Assurance de prêt et profession à risque : surprimes, exclusions, solutions

En résumé : certains métiers entraînent des surprimes de 25 % à 200 % (jusqu’à 300 % pour un militaire en OPEX) et parfois des exclusions. L’enjeu n’est pas que le prix : c’est la définition de l’incapacité et la couverture des sinistres survenus dans l’activité. Des assureurs spécialisés proposent des conditions bien plus justes que les contrats de groupe.

Quels métiers sont « à risque » ?

Environ 12 % des demandes d’assurance emprunteur concernent une profession à risque. Les principales familles :

  • Sécurité & défense : policier, gendarme, militaire, pompier, agent de sécurité, convoyeur de fonds, agent pénitentiaire, douanier.
  • Transport & logistique : pilote, chauffeur routier longue distance, marin-pêcheur, docker.
  • BTP & industrie : couvreur, charpentier, grutier, soudeur, électricien haute tension, ouvrier du nucléaire (travail en hauteur, électrocution, substances).
  • Métiers spécialisés : artificier, cascadeur, guide de haute montagne, journaliste de guerre, métiers en milieu hyperbare.

Combien coûte la surprime métier ?

Profil Surprime indicative
Métier à risque « courant » 25 % à 100 % du tarif
Pompier professionnel 75 % à 250 % (≈ 130 € à 260 €/mois)
Militaire en OPEX jusqu’à 300 % + exclusions zones de conflit

Indicatif. La surprime dépend des missions réelles, de la prévention et de l’assureur.

Le vrai enjeu : la couverture du risque professionnel

Au-delà du prix, deux points sont déterminants :

  1. La définition de l’ITT/IPT : privilégiez une couverture basée sur votre profession exercée, et non sur « toute profession ». La garantie ITT doit couvrir les sinistres survenant dans le cadre de l’activité : un pompier blessé en intervention, un policier agressé, doivent être indemnisés.
  2. Les exclusions : maniement d’arme, travail en hauteur, OPEX… Lisez attentivement les conditions. Bonne nouvelle : les exclusions sont plus rares en délégation (environ 1 contrat sur 5) que dans les contrats de groupe.

Le rachat d’exclusion

Quand un risque est normalement exclu, il est souvent possible de le racheter : moyennant une surprime ciblée, l’assureur accepte de couvrir le risque (ex. chute de hauteur pour un couvreur, intervention pour un pompier). C’est un mécanisme central pour les profils atypiques — il transforme une exclusion en couverture réelle.

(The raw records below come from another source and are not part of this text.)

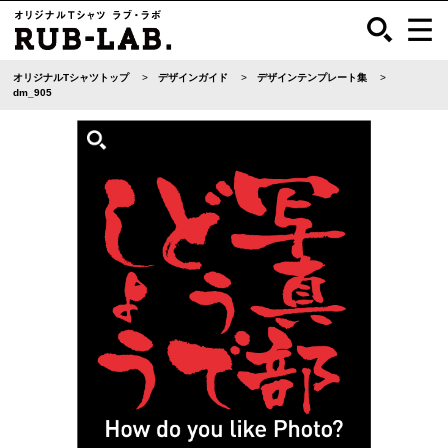
オリジナルTシャツトップ
デザインガイド
デザインテンプレート集
dm_905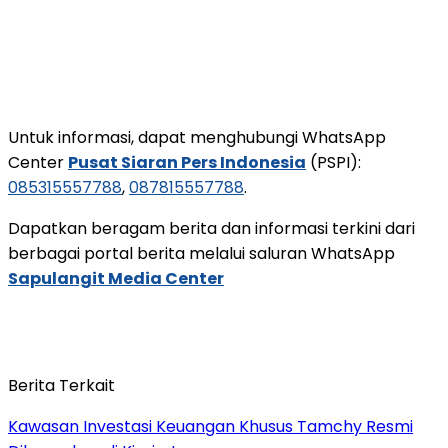
Untuk informasi, dapat menghubungi WhatsApp
Center
Pusat Siaran Pers Indonesia
(PSPI):
085315557788
,
087815557788
.
Dapatkan beragam berita dan informasi terkini dari
berbagai portal berita melalui saluran WhatsApp
Sapulangit Media Center
Berita Terkait
Kawasan Investasi Keuangan Khusus Tamchy Resmi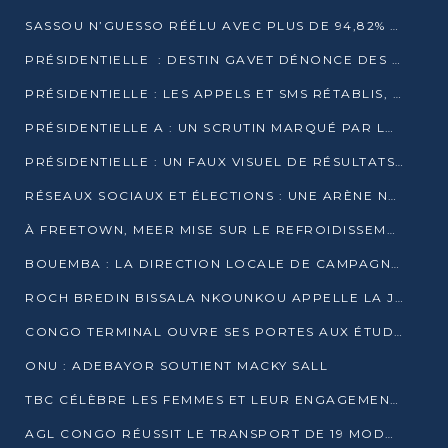
SASSOU N’GUESSO RÉÉLU AVEC PLUS DE 94,82% DES VOIX
PRÉSIDENTIELLE : DESTIN GAVET DÉNONCE DES IRRÉGULARITÉS ET REVENDIQUE LA VICTOIRE
PRÉSIDENTIELLE : LES APPELS ET SMS RÉTABLIS, INTERNET RESTE BLOQUÉ
PRÉSIDENTIELLE A : UN SCRUTIN MARQUÉ PAR LA COUPURE D’INTERNET ET UNE AFFLUENCE TIMIDE À BRAZZAVILLE
PRÉSIDENTIELLE : UN FAUX VISUEL DE RÉSULTATS CIRCULE
RÉSEAUX SOCIAUX ET ÉLECTIONS : UNE ARÈNE NUMÉRIQUE EN PLEINE MUTATION AU CONGO
À FREETOWN, MEER MISE SUR LE REFROIDISSEMENT PASSIF FACE À LA CHALEUR EXTRÊME
BOUEMBA : LA DIRECTION LOCALE DE CAMPAGNE DE DENIS SASSOU N’GUESSO MULTIPLIE LES ACTIVITÉS DE MOBILISATION
ROCH BREDIN BISSALA NKOUNKOU APPELLE LA JEUNESSE DE GOMA TSÉ-TSÉ À UN VOTE MASSIF POUR DENIS SASSOU NGUESSO
CONGO TERMINAL OUVRE SES PORTES AUX ÉTUDIANTS EN TRANSPORT ET LOGISTIQUE
ONU : ADEBAYOR SOUTIENT MACKY SALL
TBC CÉLÈBRE LES FEMMES ET LEUR ENGAGEMENT À L’OCCASION DU 8 MARS
AGL CONGO RÉUSSIT LE TRANSPORT DE 19 MODULES HORS GABARIT ENTRE POINTE-NOIRE ET BRAZZAVILLE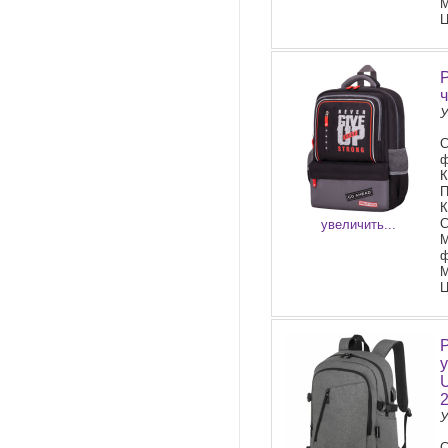
М
Ц
У
С
ф
К
П
К
С
увеличить...
М
М
Ц
У
С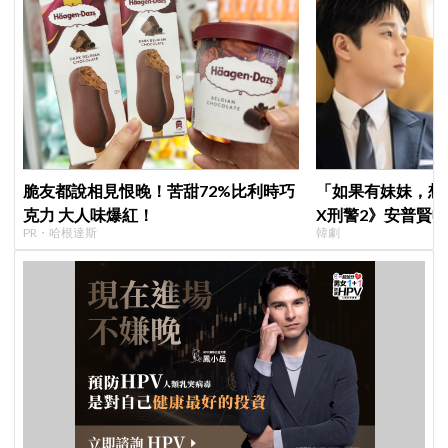
脆友都說相見恨晚！苦甜72%比利時巧
「如果有妹妹，想
克力 大人味爆紅！
X刑警2》安普賢
PR・哈根達斯
韓劇
哥哥們都認證的好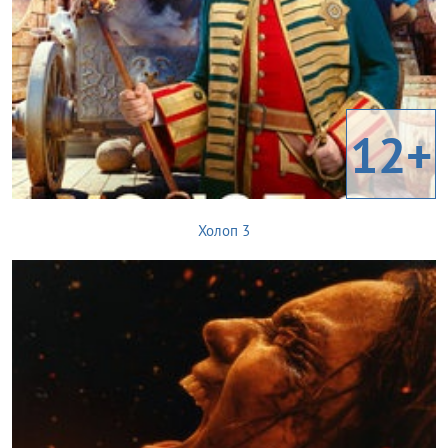
12+
Холоп 3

Questionnaire professionnel : toujours requis

Même lorsque la loi Lemoine supprime le questionnaire médical (capital ≤ 200 000 € et fin de prêt avant 60 ans), le questionnaire professionnel reste obligatoire pour les métiers à risque. Il permet de distinguer des situations très différentes : un agent du BTP travaillant ponctuellement en hauteur n’est pas évalué comme un démineur. Détaillez précisément vos missions, formations sécurité et équipements : c’est ce qui fait baisser la surprime.

Régimes spécifiques

Certaines professions disposent de dispositifs dédiés : protection spécifique pour les militaires (ministère des Armées), mutuelles sectorielles pour les pompiers, organismes mutualistes pour les policiers. À comparer avec les offres en délégation.

FAQ

Quels métiers sont concernés ?
Sécurité/défense, transport, BTP, et métiers spécialisés (cascadeur, guide de montagne…). Chaque assureur a sa propre liste.

Pourquoi vérifier la définition de l’ITT/IPT ?
Un contrat qui n’indemnise que si vous ne pouvez exercer aucun métier protège mal. Visez une définition basée sur votre profession.

Qu’est-ce que le rachat d’exclusion ?
Le fait de payer une surprime pour couvrir un risque normalement exclu (travail en hauteur, OPEX…).

Vais-je forcément payer plus cher ?
Souvent un peu, mais l’écart entre assureurs est tel qu’une délégation spécialisée reste très avantageuse face au contrat de groupe.